## ABOUT THIS EXERCISE
Extract every entry word for word. Skip the pictures.

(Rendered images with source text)
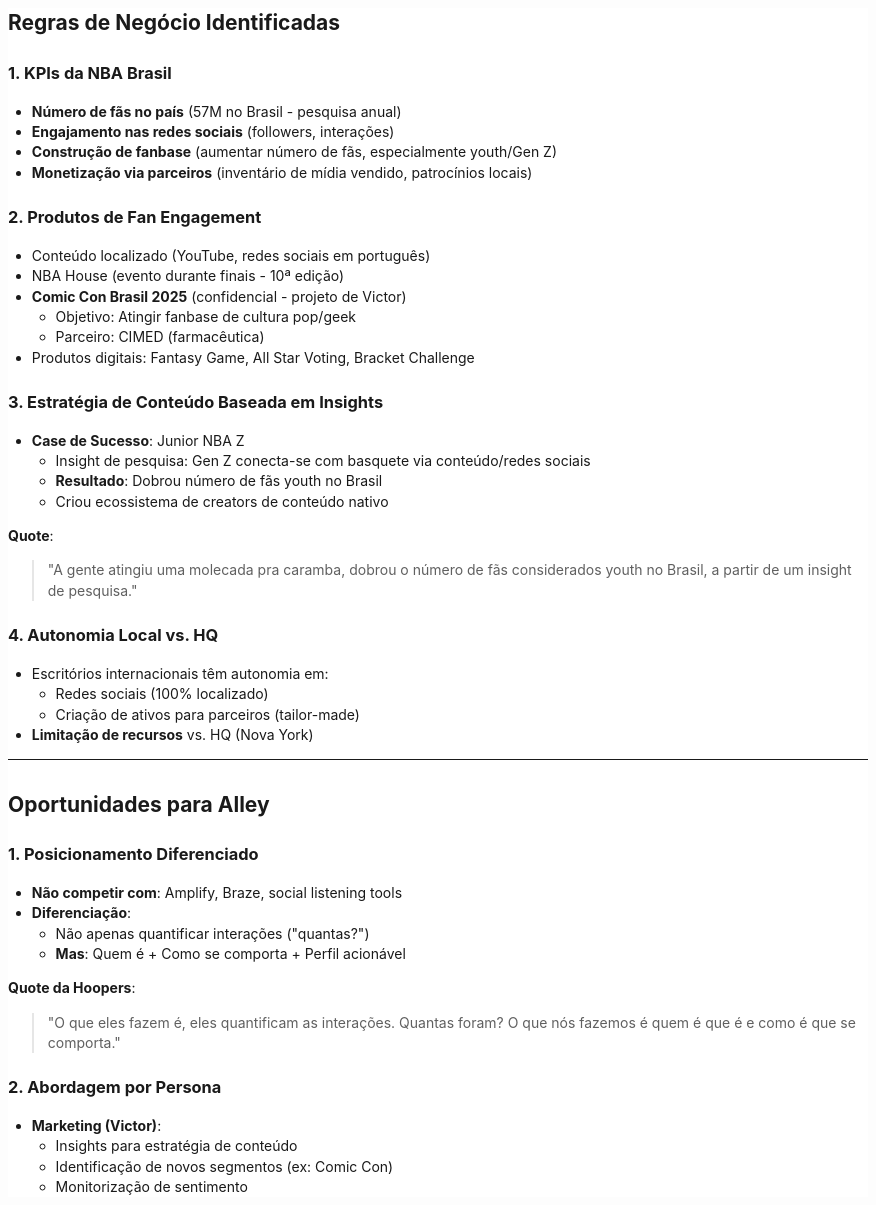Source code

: ## Regras de Negócio Identificadas

### 1. **KPIs da NBA Brasil**
- **Número de fãs no país** (57M no Brasil - pesquisa anual)
- **Engajamento nas redes sociais** (followers, interações)
- **Construção de fanbase** (aumentar número de fãs, especialmente youth/Gen Z)
- **Monetização via parceiros** (inventário de mídia vendido, patrocínios locais)

### 2. **Produtos de Fan Engagement**
- Conteúdo localizado (YouTube, redes sociais em português)
- NBA House (evento durante finais - 10ª edição)
- **Comic Con Brasil 2025** (confidencial - projeto de Victor)
  - Objetivo: Atingir fanbase de cultura pop/geek
  - Parceiro: CIMED (farmacêutica)
- Produtos digitais: Fantasy Game, All Star Voting, Bracket Challenge

### 3. **Estratégia de Conteúdo Baseada em Insights**
- **Case de Sucesso**: Junior NBA Z
  - Insight de pesquisa: Gen Z conecta-se com basquete via conteúdo/redes sociais
  - **Resultado**: Dobrou número de fãs youth no Brasil
  - Criou ecossistema de creators de conteúdo nativo

**Quote**:
> "A gente atingiu uma molecada pra caramba, dobrou o número de fãs considerados youth no Brasil, a partir de um insight de pesquisa."

### 4. **Autonomia Local vs. HQ**
- Escritórios internacionais têm autonomia em:
  - Redes sociais (100% localizado)
  - Criação de ativos para parceiros (tailor-made)
- **Limitação de recursos** vs. HQ (Nova York)

---

## Oportunidades para Alley

### 1. **Posicionamento Diferenciado**
- **Não competir com**: Amplify, Braze, social listening tools
- **Diferenciação**:
  - Não apenas quantificar interações ("quantas?")
  - **Mas**: Quem é + Como se comporta + Perfil acionável

**Quote da Hoopers**:
> "O que eles fazem é, eles quantificam as interações. Quantas foram? O que nós fazemos é quem é que é e como é que se comporta."

### 2. **Abordagem por Persona**
- **Marketing (Victor)**:
  - Insights para estratégia de conteúdo
  - Identificação de novos segmentos (ex: Comic Con)
  - Monitorização de sentimento
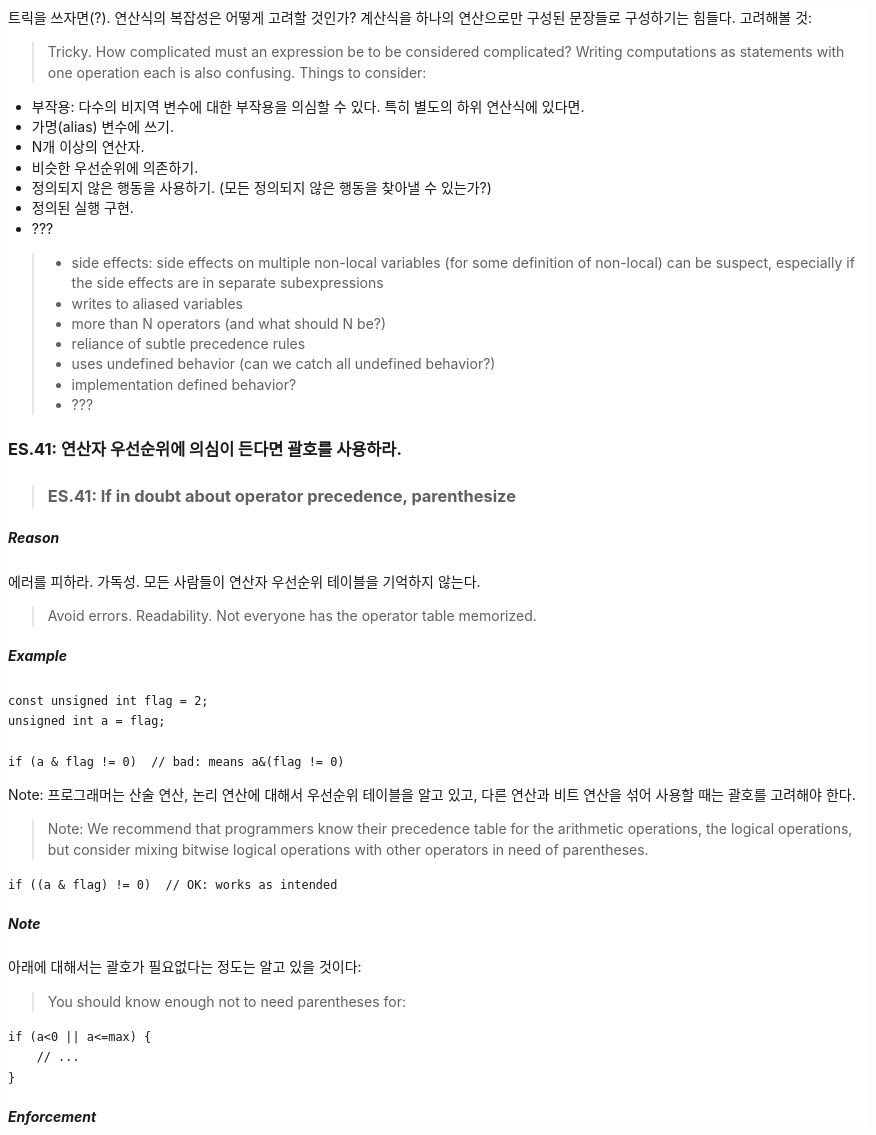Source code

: 트릭을 쓰자면(?). 연산식의 복잡성은 어떻게 고려할 것인가? 계산식을 하나의 연산으로만 구성된 문장들로 구성하기는 힘들다.
고려해볼 것:
>Tricky. How complicated must an expression be to be considered complicated? Writing computations as statements with one operation each is also confusing. Things to consider:

* 부작용: 다수의 비지역 변수에 대한 부작용을 의심할 수 있다. 특히 별도의 하위 연산식에 있다면.
* 가명(alias) 변수에 쓰기.
* N개 이상의 연산자.
* 비슷한 우선순위에 의존하기.
* 정의되지 않은 행동을 사용하기. (모든 정의되지 않은 행동을 찾아낼 수 있는가?)
* 정의된 실행 구현.
* ???

>* side effects: side effects on multiple non-local variables (for some definition of non-local) can be suspect, especially if the side effects are in separate subexpressions
>* writes to aliased variables
>* more than N operators (and what should N be?)
>* reliance of subtle precedence rules
>* uses undefined behavior (can we catch all undefined behavior?)
>* implementation defined behavior?
>* ???

### <a name="Res-parens"></a> ES.41: 연산자 우선순위에 의심이 든다면 괄호를 사용하라.
>### <a name="Res-parens"></a> ES.41: If in doubt about operator precedence, parenthesize

##### Reason

에러를 피하라. 가독성. 모든 사람들이 연산자 우선순위 테이블을 기억하지 않는다.
>Avoid errors. Readability. Not everyone has the operator table memorized.

##### Example

    const unsigned int flag = 2;
    unsigned int a = flag;

    if (a & flag != 0)  // bad: means a&(flag != 0)

Note: 프로그래머는 산술 연산, 논리 연산에 대해서 우선순위 테이블을 알고 있고, 다른 연산과 비트 연산을 섞어 사용할 때는 괄호를 고려해야 한다.
>Note: We recommend that programmers know their precedence table for the arithmetic operations, the logical operations, but consider mixing bitwise logical operations with other operators in need of parentheses.

    if ((a & flag) != 0)  // OK: works as intended

##### Note

아래에 대해서는 괄호가 필요없다는 정도는 알고 있을 것이다:
>You should know enough not to need parentheses for:

    if (a<0 || a<=max) {
        // ...
    }

##### Enforcement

## RESULT
Source code

: ## Regras de Negócio Identificadas

### 1. **KPIs da NBA Brasil**
- **Número de fãs no país** (57M no Brasil - pesquisa anual)
- **Engajamento nas redes sociais** (followers, interações)
- **Construção de fanbase** (aumentar número de fãs, especialmente youth/Gen Z)
- **Monetização via parceiros** (inventário de mídia vendido, patrocínios locais)

### 2. **Produtos de Fan Engagement**
- Conteúdo localizado (YouTube, redes sociais em português)
- NBA House (evento durante finais - 10ª edição)
- **Comic Con Brasil 2025** (confidencial - projeto de Victor)
  - Objetivo: Atingir fanbase de cultura pop/geek
  - Parceiro: CIMED (farmacêutica)
- Produtos digitais: Fantasy Game, All Star Voting, Bracket Challenge

### 3. **Estratégia de Conteúdo Baseada em Insights**
- **Case de Sucesso**: Junior NBA Z
  - Insight de pesquisa: Gen Z conecta-se com basquete via conteúdo/redes sociais
  - **Resultado**: Dobrou número de fãs youth no Brasil
  - Criou ecossistema de creators de conteúdo nativo

**Quote**:
> "A gente atingiu uma molecada pra caramba, dobrou o número de fãs considerados youth no Brasil, a partir de um insight de pesquisa."

### 4. **Autonomia Local vs. HQ**
- Escritórios internacionais têm autonomia em:
  - Redes sociais (100% localizado)
  - Criação de ativos para parceiros (tailor-made)
- **Limitação de recursos** vs. HQ (Nova York)

---

## Oportunidades para Alley

### 1. **Posicionamento Diferenciado**
- **Não competir com**: Amplify, Braze, social listening tools
- **Diferenciação**:
  - Não apenas quantificar interações ("quantas?")
  - **Mas**: Quem é + Como se comporta + Perfil acionável

**Quote da Hoopers**:
> "O que eles fazem é, eles quantificam as interações. Quantas foram? O que nós fazemos é quem é que é e como é que se comporta."

### 2. **Abordagem por Persona**
- **Marketing (Victor)**:
  - Insights para estratégia de conteúdo
  - Identificação de novos segmentos (ex: Comic Con)
  - Monitorização de sentimento
Source code

: 트릭을 쓰자면(?). 연산식의 복잡성은 어떻게 고려할 것인가? 계산식을 하나의 연산으로만 구성된 문장들로 구성하기는 힘들다.
고려해볼 것:
>Tricky. How complicated must an expression be to be considered complicated? Writing computations as statements with one operation each is also confusing. Things to consider:

* 부작용: 다수의 비지역 변수에 대한 부작용을 의심할 수 있다. 특히 별도의 하위 연산식에 있다면.
* 가명(alias) 변수에 쓰기.
* N개 이상의 연산자.
* 비슷한 우선순위에 의존하기.
* 정의되지 않은 행동을 사용하기. (모든 정의되지 않은 행동을 찾아낼 수 있는가?)
* 정의된 실행 구현.
* ???

>* side effects: side effects on multiple non-local variables (for some definition of non-local) can be suspect, especially if the side effects are in separate subexpressions
>* writes to aliased variables
>* more than N operators (and what should N be?)
>* reliance of subtle precedence rules
>* uses undefined behavior (can we catch all undefined behavior?)
>* implementation defined behavior?
>* ???

### <a name="Res-parens"></a> ES.41: 연산자 우선순위에 의심이 든다면 괄호를 사용하라.
>### <a name="Res-parens"></a> ES.41: If in doubt about operator precedence, parenthesize

##### Reason

에러를 피하라. 가독성. 모든 사람들이 연산자 우선순위 테이블을 기억하지 않는다.
>Avoid errors. Readability. Not everyone has the operator table memorized.

##### Example

    const unsigned int flag = 2;
    unsigned int a = flag;

    if (a & flag != 0)  // bad: means a&(flag != 0)

Note: 프로그래머는 산술 연산, 논리 연산에 대해서 우선순위 테이블을 알고 있고, 다른 연산과 비트 연산을 섞어 사용할 때는 괄호를 고려해야 한다.
>Note: We recommend that programmers know their precedence table for the arithmetic operations, the logical operations, but consider mixing bitwise logical operations with other operators in need of parentheses.

    if ((a & flag) != 0)  // OK: works as intended

##### Note

아래에 대해서는 괄호가 필요없다는 정도는 알고 있을 것이다:
>You should know enough not to need parentheses for:

    if (a<0 || a<=max) {
        // ...
    }

##### Enforcement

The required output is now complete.